**Problem 1:**
Decide whether each statement agrees with the review of Four Tet's album Three: (a) the album came out in March 2024; (b) the opener "Loved" begins with a fast, aggressive beat; (c) "Three Drums" is the track that closes the album. Answer yes or no for each, and quote the deciding words from the review.
**Problem 2:**
Pick up the review of Four Tet's album Three after its last sentence and continue writing it.

═════ Document segment

Four Tet – Three (2024)
By Rafi Mercer
Some albums arrive like invitations; Three by Four Tet, released in March 2024, feels exactly that: a gentle gesture toward the interior of sound, an offer to slow down without stopping. Kieran Hebden has long done work that lives between pulse and atmosphere, between memory and speculation. With Three, those liminal spaces seem less lonely, more deliberate.
Listening to Three in a room tuned for presence is to perceive its architecture: the way drums bleed into silence, how tape hiss or gentle ambience wrap around a chord. Opener “Loved” arrives with a soft hip-hop beat, warm keyboard lines hovering like dusk, setting a tone that isn’t about tension but arrival. “Gliding Through Everything” carries that feeling forward — spaced drums, quiet chord shifts, melody that seems both nostalgic and forward-looking. Hebden builds these tracks not by force, but by patience: waiting for the slowly blooming detail, letting the ear settle into the groove rather than chasing the chase.
What’s remarkable is how the album holds contrast without fracturing. “Daydream Repeat” lifts the tempo for a moment; “Skater” touches light electronics; “Storm Crystals” pushes into textural expansion. Yet the whole thing breathes at one pace — no shock transitions, no abrupt genre swings. On vinyl or through good speakers, Three reveals its layers gradually: the scratching of percussion, the shifting filter on synths, the space between instrumental voices. If you listen for it, you can hear where Hebden leans into his early influences — ambient, post-rock, the muted weight of UK electronica — and where he’s letting himself wander into newer terrain.
In a home listening bar, Three is an evening companion. Not the one to pull you out of the house, but the one to stretch out on the sofa or lean back into a chair after dinner, letting it fill the room. It reshapes the room’s dimensions; tomorrow seems possible. It tempers the night with reflection, not melancholy. There are tracks like “So Blue” that feel like small elegies, but also tracks like “Three Drums” closing the album with something contemplative, almost ambient, twinkling into silence. There is care in such endings.

══════════
═════ Data records

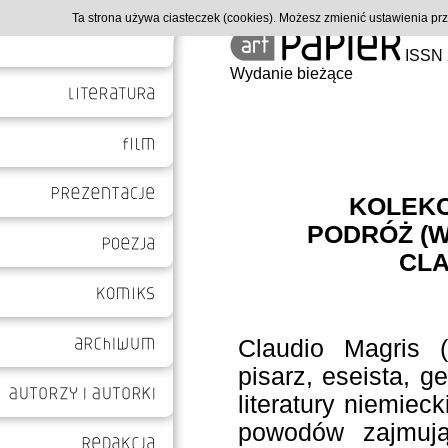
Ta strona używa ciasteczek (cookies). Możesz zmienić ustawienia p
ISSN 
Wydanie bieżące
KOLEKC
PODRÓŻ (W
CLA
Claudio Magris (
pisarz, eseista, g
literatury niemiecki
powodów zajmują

══════════
═════ Data records

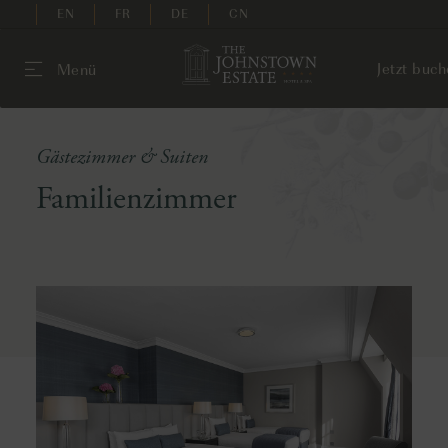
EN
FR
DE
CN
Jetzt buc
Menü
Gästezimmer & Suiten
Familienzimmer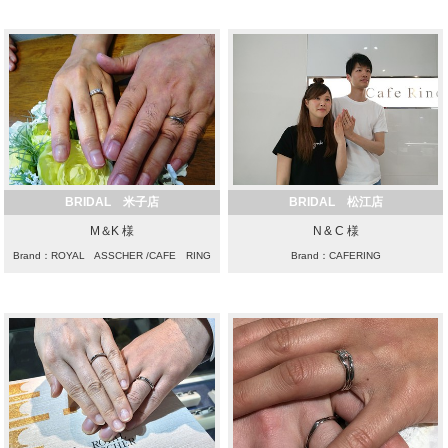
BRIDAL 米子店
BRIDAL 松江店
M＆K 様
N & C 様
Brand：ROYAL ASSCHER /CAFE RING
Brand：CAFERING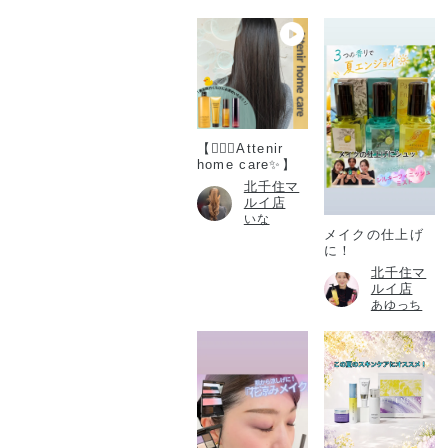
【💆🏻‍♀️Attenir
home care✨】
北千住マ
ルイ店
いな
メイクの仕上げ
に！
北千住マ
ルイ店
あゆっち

══════════
═════ Data records

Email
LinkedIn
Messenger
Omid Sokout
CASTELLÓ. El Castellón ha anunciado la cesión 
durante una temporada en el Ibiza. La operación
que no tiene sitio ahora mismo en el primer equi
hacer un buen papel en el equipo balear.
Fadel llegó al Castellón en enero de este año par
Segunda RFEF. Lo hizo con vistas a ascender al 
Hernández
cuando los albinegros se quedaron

══════════

**Written reply 1:**
(a) Yes: "released in March 2024"
(b) No: "Opener “Loved” arrives with a soft hip-hop beat"
(c) Yes: "“Three Drums” closing the album with something contemplative"

**Written reply 2:**
Hebden’s attention to texture matters because Three trades in nuance. The drums are often sampled or programmed, but they swing with human looseness; synths are warm rather than clinical; field recordings and incidental noises make a quiet cameo — birds or distant traffic, a breath or a door closing — reminding you this music was made in real places, by someone observing between jobs of daily life. It is less about clean polish and more about honesty. It rewards speakers and systems that let quiet sound as well as loud, that carry sub-bass without rattle, that place stereo fields so that you can feel angle and depth.
Why it belongs on the Listening Shelf: Three is not an album that seeks attention. It is an album that creates space. In a library mixed with Nina Simone, Miles Davis, Donald Byrd, and Fela Kuti, Three reminds us that deep listening includes electronic subtlety, ambient interludes, the moments when sound is more about presence than propulsion. It’s part of the arc — the shelf not just of history but of now.
By the time it ends, you don’t feel like you’ve consumed something; you feel like you’ve passed through a view — city lights, late trains, the hush of dawn. That is more than enough.